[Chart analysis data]
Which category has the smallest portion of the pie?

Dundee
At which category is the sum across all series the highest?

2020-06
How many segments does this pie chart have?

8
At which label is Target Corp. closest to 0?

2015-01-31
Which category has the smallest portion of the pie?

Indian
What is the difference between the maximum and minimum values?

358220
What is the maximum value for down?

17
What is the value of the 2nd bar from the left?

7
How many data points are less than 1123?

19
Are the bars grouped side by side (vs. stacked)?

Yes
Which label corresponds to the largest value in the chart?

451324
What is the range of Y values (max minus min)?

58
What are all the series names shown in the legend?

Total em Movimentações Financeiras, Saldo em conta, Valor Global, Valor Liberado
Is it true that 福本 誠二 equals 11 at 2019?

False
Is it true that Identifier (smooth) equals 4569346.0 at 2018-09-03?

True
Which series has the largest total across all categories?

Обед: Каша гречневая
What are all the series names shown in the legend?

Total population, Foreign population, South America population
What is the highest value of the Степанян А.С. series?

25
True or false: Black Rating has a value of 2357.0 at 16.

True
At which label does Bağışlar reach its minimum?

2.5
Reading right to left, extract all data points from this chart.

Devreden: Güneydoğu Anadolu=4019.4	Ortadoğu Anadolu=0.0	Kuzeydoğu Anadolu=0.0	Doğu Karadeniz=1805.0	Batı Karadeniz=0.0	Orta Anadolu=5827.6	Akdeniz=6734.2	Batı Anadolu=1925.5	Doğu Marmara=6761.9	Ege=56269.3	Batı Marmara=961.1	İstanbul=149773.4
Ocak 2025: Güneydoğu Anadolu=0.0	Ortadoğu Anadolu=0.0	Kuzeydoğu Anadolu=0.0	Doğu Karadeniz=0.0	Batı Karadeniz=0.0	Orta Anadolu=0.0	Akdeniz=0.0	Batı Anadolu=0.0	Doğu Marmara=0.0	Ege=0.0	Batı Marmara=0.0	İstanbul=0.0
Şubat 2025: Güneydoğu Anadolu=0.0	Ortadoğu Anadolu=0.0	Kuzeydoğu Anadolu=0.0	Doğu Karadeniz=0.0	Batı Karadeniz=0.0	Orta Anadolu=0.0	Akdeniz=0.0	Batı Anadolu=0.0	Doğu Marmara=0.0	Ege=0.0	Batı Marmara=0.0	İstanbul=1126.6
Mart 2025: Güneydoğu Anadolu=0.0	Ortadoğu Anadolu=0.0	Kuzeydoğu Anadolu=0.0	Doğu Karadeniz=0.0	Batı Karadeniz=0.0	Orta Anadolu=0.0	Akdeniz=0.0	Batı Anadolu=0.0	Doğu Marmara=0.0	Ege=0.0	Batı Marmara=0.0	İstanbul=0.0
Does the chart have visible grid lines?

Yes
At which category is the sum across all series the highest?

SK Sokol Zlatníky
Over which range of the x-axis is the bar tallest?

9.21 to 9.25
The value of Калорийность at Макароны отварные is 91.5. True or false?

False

▸ **EXERCISE DETAILS**
Rewrite the records starting with the line that contains "Total em Movimentações" and going on through the line that contains "Reading right to", replacing "legend" with "key" and leaving everything else unchanged.

▸ **EXERCISE RESPONSE**
Total em Movimentações Financeiras, Saldo em conta, Valor Global, Valor Liberado
Is it true that 福本 誠二 equals 11 at 2019?

False
Is it true that Identifier (smooth) equals 4569346.0 at 2018-09-03?

True
Which series has the largest total across all categories?

Обед: Каша гречневая
What are all the series names shown in the key?

Total population, Foreign population, South America population
What is the highest value of the Степанян А.С. series?

25
True or false: Black Rating has a value of 2357.0 at 16.

True
At which label does Bağışlar reach its minimum?

2.5
Reading right to left, extract all data points from this chart.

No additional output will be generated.